What are the key challenges in teaching for you?
I think there’s a difference in how well students are able to process their programs’ curriculum, and it’s an issue with school education. In the past, if a student entered an engineering specialization, this meant that they knew math and physics well. Now some of them say that they only had shortened courses in physics or chemistry. This creates an additional challenge: you need to first even out the level of all students in a class. The chances of success are 50/50: some students might not have enough time to learn everything they need, but others, more motivated ones, will make it work, ask questions, and rediscover the subject.
Sometimes my students and I have a hard time because of the increased workload. There simply isn’t enough time when a semester-long course must be completed in weeks.
What’s your key principle for teaching?
Prominent physicist and popular science adept Sergey Kapitsa once said that his students were allowed to use textbooks and notes at exams but they had to talk about a topic they know well and he would know if they really understood what they were talking about. He said: “You should teach them not to know, but to understand. Knowledge is easy to acquire from the web and other sources. There’s too much information and it constantly changes, but understanding always stays with you.”
That’s why for me grades aren’t the main criteria. What matters is if a student understands what they’ve learned and is able to apply this knowledge in practice. If they do, that’s just great. Once, when I was teaching students how to design and install thermal insulation, one of them shared a story from his life during an exam. He lived in a dorm and it was really hot inside, but they couldn’t open the window, plus there was a hot water pipe in the room, too. The student made some calculations for thermal insulation, showed them to me and asked if that was enough to pass his exam. Of course, why not? He studied the problem and came up with a solution. Here’s another example: a student calculated and designed the simplest model of the Stirling engine and presented it to the class. Thermodynamics is all around us, we encounter it every day. It not only allows you to make your living conditions more comfortable but also helps you figure out how much time you have to come back to your apartment and turn off the gas if you’ve left your oven on.
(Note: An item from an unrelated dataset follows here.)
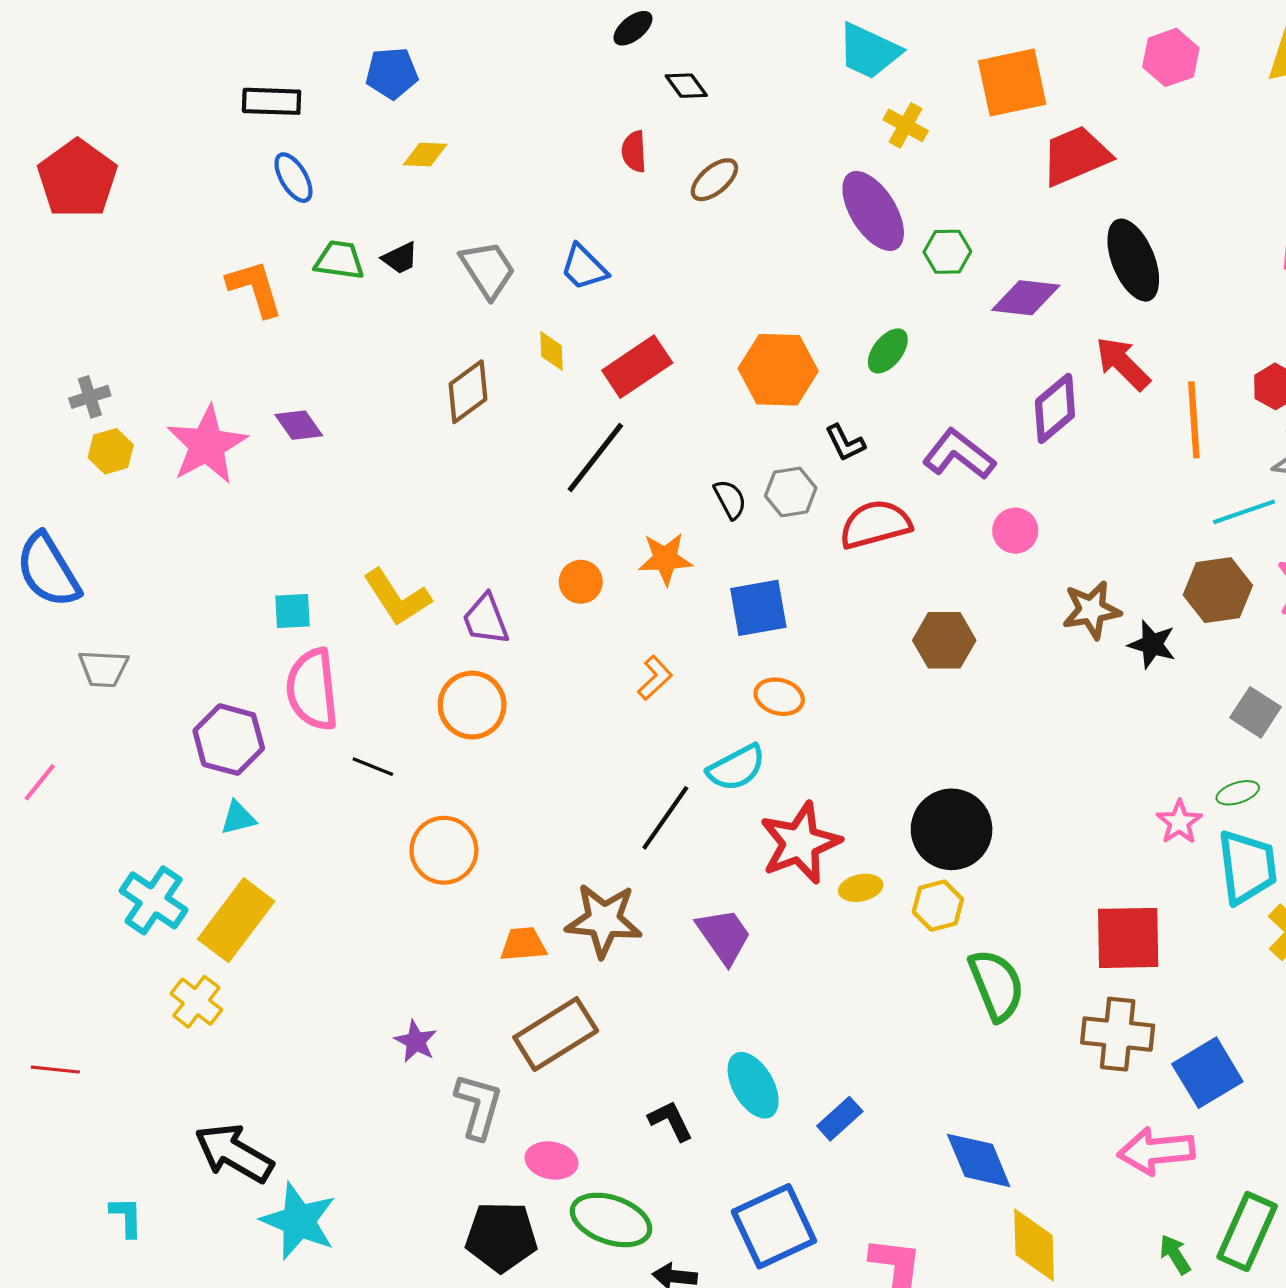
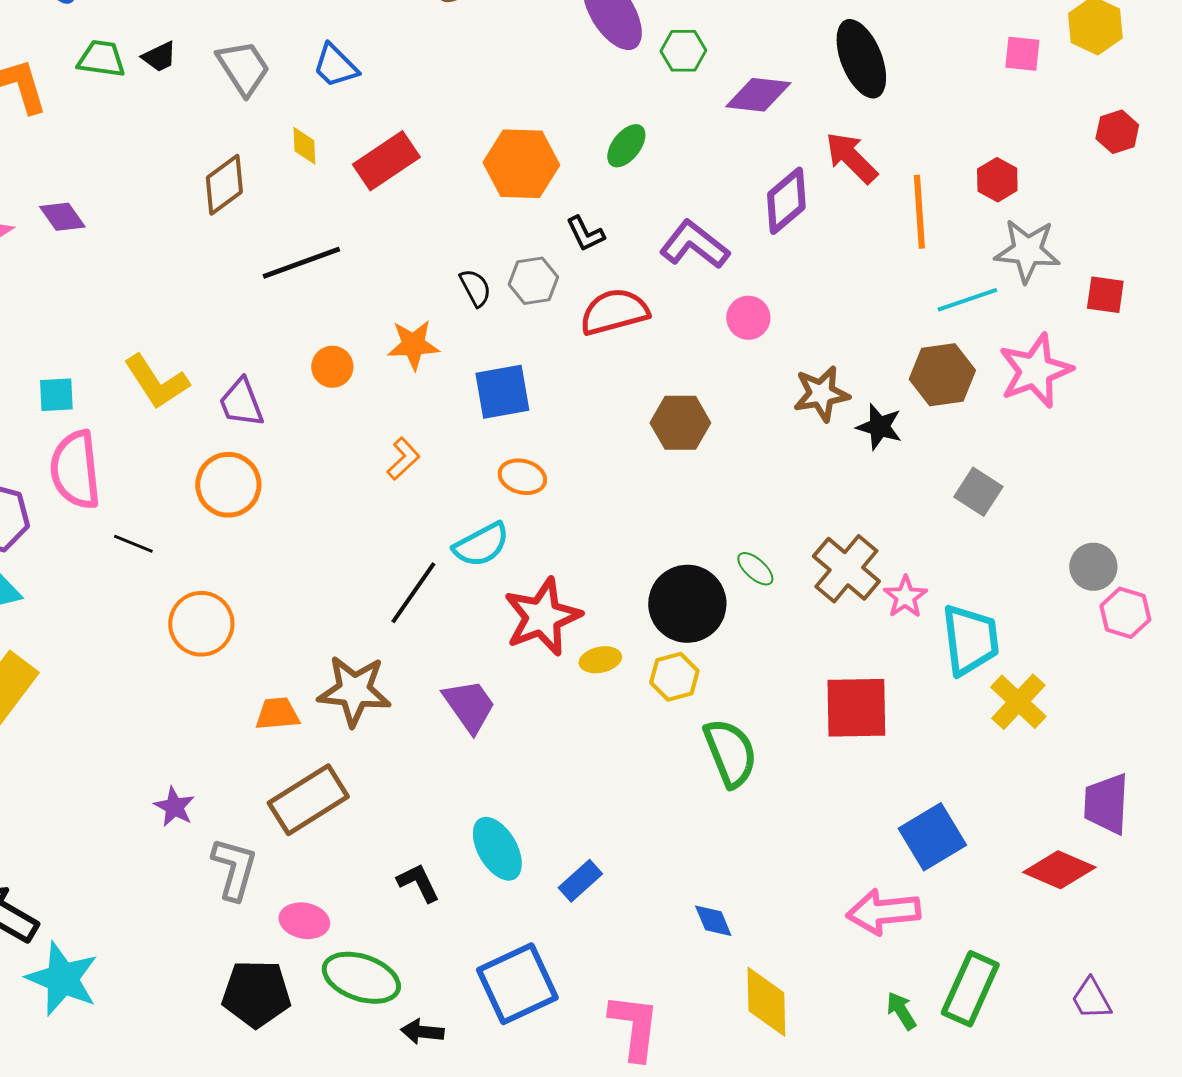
black line: (595, 457) -> (301, 263), moved, turned 32
green ellipse: (1238, 793) -> (755, 569), moved, turned 60
brown cross: (1118, 1034) -> (846, 569), moved, turned 34
blue diamond: (979, 1160) -> (713, 921), size x0.6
If during an exam a student is able to answer an unconventional question or solve a task, such as, say, explain what will happen to a domestic refrigerator under certain conditions, I’ll know they understand what they’re talking about.
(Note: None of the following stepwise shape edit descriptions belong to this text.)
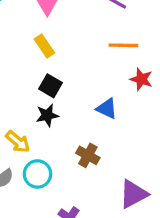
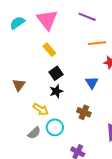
black square: (50, 86) -> (56, 73), turned 32
blue triangle: (107, 109) -> (92, 83), turned 40

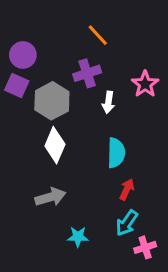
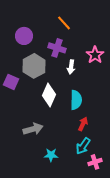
purple circle: (23, 55) -> (24, 36), moved
purple cross: (87, 73) -> (57, 48), turned 36
purple square: (17, 86) -> (11, 82), moved
white diamond: (55, 145) -> (49, 95), moved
What do you think about the ITMO.EduStars contest?
I heard about this contest at a meeting and didn’t think much of it at first. Then the contest’s experts came to assess my class – I didn’t even prepare more than usual, to be honest, I just worked like I always do. Then I found out that I won and was invited to the award ceremony. It was really nice and my close ones and colleagues congratulated me.
What do you do in your spare time?
I barely have any. I usually do some light reading on the commute, mostly science fiction or detective stories. They help me relax and I can start reading from any chapter if I forget where I’ve stopped. Plus, sometimes my former colleagues ask for help with thermal engineering.
Speaking of books, I like The Mysterious Island by Jules Verne: when reading it, I was impressed by the idea that an engineer is someone who can do anything. I also love brothers Strugatsky, Robert Sheckley, and O. Henry. I started to read the classics when I was in the army. At first, because there was nothing else to read, but then because I really liked it.